● TASK ITEM:
The word "transform" marks the lines you need; copy each of them from the data.

------ DATASET CONTENT ------

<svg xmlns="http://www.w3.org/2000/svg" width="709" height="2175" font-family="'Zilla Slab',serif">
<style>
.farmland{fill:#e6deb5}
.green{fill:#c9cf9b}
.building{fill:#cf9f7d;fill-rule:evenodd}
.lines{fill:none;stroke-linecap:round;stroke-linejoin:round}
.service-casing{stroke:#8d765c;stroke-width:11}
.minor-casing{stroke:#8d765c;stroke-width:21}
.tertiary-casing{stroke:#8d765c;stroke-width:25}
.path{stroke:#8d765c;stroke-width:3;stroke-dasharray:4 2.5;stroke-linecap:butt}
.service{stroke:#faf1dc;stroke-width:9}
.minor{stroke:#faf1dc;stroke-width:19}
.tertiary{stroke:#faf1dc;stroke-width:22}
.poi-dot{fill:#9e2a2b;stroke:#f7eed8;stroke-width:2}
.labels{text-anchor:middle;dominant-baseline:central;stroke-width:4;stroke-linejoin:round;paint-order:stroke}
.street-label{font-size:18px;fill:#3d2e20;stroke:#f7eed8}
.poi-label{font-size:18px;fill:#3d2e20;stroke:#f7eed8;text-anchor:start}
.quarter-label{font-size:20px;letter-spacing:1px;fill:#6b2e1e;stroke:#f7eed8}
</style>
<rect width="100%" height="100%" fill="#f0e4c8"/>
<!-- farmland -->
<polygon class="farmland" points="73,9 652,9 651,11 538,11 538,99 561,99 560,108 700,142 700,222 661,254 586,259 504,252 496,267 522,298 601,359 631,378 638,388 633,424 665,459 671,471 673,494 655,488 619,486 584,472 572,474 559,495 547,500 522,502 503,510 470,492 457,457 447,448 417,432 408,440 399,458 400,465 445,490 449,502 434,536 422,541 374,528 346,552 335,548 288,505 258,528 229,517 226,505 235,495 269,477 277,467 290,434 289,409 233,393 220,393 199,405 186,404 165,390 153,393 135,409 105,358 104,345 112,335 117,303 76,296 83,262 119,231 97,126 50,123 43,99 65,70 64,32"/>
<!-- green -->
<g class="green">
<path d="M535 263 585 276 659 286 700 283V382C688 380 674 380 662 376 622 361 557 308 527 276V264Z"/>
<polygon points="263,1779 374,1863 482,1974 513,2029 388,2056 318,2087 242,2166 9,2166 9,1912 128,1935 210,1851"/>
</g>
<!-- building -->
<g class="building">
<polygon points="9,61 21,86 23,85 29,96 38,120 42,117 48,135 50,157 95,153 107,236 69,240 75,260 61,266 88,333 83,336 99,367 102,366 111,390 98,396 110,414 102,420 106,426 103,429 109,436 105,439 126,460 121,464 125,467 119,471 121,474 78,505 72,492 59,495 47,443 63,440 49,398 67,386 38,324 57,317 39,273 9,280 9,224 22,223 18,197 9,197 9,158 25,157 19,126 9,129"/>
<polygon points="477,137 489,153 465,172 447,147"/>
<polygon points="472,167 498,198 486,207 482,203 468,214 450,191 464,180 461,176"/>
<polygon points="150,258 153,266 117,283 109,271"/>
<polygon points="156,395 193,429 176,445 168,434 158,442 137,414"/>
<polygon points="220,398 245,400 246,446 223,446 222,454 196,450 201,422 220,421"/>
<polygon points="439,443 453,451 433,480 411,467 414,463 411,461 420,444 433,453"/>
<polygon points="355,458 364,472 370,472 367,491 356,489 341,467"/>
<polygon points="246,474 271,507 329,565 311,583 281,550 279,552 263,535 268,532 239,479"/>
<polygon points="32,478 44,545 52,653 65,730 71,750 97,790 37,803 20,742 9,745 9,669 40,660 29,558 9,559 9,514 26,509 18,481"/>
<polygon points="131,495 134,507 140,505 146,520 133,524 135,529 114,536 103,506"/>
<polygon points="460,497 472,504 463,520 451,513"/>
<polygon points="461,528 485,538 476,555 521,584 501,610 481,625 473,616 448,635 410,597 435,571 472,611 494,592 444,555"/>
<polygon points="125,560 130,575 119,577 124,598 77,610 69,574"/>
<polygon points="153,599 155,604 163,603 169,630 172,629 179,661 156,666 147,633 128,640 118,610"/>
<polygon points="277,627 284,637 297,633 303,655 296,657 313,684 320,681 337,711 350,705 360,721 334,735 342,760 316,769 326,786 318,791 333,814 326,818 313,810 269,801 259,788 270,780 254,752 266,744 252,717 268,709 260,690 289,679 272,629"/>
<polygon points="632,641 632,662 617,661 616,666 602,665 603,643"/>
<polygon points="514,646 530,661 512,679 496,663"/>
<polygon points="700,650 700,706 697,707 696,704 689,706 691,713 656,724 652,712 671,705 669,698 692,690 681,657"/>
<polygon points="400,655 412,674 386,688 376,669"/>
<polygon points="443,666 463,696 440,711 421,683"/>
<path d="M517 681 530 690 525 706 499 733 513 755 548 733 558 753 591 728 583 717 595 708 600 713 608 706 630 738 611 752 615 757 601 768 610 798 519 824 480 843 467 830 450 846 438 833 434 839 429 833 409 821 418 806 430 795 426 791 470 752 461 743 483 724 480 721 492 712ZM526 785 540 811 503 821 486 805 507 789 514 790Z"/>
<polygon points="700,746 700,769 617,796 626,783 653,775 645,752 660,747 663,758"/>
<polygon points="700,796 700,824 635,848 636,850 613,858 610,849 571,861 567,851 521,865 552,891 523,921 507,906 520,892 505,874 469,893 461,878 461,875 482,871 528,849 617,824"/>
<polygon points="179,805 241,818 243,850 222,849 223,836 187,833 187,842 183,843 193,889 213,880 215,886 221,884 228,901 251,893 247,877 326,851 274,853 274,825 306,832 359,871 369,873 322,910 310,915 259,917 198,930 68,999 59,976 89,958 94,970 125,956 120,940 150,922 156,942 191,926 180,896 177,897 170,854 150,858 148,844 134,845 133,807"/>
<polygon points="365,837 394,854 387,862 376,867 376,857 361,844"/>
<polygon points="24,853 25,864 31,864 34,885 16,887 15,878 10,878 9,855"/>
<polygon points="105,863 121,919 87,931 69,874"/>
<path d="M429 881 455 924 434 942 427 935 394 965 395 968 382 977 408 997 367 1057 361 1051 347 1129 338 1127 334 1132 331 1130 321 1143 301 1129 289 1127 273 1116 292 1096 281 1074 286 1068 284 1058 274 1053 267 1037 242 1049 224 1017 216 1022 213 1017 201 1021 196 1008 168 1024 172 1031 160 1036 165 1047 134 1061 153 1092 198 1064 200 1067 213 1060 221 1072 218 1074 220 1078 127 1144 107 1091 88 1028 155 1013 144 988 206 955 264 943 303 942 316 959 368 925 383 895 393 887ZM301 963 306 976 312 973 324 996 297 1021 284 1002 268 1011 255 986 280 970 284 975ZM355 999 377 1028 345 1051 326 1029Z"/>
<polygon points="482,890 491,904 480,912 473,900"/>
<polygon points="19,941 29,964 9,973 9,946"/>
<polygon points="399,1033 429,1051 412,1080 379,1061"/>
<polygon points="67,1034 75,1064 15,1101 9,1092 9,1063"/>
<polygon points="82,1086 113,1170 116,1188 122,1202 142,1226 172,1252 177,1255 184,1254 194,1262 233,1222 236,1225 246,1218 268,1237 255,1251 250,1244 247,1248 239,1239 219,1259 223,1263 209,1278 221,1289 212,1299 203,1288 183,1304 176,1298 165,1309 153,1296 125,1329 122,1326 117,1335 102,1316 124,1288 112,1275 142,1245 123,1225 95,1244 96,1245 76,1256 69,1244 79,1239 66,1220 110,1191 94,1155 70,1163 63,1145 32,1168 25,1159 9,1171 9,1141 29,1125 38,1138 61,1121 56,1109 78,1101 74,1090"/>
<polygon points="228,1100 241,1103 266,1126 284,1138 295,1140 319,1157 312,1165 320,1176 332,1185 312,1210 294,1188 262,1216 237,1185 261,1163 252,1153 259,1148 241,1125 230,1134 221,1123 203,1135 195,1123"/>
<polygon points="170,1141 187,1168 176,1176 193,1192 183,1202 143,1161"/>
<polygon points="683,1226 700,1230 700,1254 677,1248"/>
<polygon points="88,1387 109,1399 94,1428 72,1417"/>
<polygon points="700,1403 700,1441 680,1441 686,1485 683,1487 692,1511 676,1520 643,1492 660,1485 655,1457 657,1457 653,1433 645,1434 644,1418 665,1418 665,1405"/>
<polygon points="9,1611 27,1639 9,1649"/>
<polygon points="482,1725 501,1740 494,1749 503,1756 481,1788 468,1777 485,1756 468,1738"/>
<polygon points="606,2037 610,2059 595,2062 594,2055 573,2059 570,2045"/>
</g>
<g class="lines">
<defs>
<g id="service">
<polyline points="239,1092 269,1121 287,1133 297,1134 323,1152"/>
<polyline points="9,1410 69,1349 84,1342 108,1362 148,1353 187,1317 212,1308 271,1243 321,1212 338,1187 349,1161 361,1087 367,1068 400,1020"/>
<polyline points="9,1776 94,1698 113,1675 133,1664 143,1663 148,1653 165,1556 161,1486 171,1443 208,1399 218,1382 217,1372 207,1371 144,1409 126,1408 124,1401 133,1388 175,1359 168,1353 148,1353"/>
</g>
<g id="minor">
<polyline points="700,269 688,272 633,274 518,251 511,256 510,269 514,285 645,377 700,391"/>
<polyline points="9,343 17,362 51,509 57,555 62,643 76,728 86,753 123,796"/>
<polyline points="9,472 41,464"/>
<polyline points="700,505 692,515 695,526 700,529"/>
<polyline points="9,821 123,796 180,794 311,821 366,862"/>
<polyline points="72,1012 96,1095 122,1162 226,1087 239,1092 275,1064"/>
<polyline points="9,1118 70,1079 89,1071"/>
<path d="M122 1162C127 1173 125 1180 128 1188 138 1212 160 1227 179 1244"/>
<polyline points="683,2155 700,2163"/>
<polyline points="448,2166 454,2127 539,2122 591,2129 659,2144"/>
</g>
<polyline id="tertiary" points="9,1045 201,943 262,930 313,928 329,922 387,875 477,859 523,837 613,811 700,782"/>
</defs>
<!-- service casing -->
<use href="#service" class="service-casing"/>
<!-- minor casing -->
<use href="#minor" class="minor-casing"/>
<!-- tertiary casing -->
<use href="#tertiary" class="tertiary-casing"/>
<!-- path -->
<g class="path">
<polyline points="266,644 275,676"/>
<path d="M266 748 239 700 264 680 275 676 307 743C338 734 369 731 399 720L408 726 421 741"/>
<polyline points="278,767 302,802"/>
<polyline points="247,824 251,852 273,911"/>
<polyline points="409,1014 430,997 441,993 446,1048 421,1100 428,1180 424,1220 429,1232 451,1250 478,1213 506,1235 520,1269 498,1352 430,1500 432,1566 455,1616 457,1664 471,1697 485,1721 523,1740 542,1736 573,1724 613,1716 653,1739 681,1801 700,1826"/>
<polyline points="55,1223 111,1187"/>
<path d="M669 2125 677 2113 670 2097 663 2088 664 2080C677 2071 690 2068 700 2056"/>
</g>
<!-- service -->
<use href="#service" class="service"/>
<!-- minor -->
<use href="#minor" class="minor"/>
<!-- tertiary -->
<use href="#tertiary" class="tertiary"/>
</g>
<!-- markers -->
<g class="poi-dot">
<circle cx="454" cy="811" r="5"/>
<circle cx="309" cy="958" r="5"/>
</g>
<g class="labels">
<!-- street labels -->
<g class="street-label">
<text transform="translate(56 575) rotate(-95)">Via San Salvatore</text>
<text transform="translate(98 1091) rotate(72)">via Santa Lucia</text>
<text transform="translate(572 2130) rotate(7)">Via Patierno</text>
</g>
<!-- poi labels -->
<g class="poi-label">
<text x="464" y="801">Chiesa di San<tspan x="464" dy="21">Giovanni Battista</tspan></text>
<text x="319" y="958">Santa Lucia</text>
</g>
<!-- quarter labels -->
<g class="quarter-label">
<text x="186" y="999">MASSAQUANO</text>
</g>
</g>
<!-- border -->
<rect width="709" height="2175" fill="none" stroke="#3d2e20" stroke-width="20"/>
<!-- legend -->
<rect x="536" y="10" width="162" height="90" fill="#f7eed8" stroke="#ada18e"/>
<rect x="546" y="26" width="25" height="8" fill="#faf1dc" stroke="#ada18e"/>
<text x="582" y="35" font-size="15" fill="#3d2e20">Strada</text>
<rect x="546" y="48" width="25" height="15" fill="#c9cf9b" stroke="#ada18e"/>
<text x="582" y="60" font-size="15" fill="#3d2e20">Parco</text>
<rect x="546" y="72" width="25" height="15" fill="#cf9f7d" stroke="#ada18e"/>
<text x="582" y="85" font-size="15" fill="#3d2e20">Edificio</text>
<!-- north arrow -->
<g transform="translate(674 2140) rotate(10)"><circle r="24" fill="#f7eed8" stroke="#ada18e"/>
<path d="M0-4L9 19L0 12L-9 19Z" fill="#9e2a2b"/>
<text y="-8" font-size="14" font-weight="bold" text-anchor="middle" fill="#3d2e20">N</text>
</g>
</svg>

------

● ANSWER SPACE:
<text transform="translate(56 575) rotate(-95)">Via San Salvatore</text>
<text transform="translate(98 1091) rotate(72)">via Santa Lucia</text>
<text transform="translate(572 2130) rotate(7)">Via Patierno</text>
<g transform="translate(674 2140) rotate(10)"><circle r="24" fill="#f7eed8" stroke="#ada18e"/>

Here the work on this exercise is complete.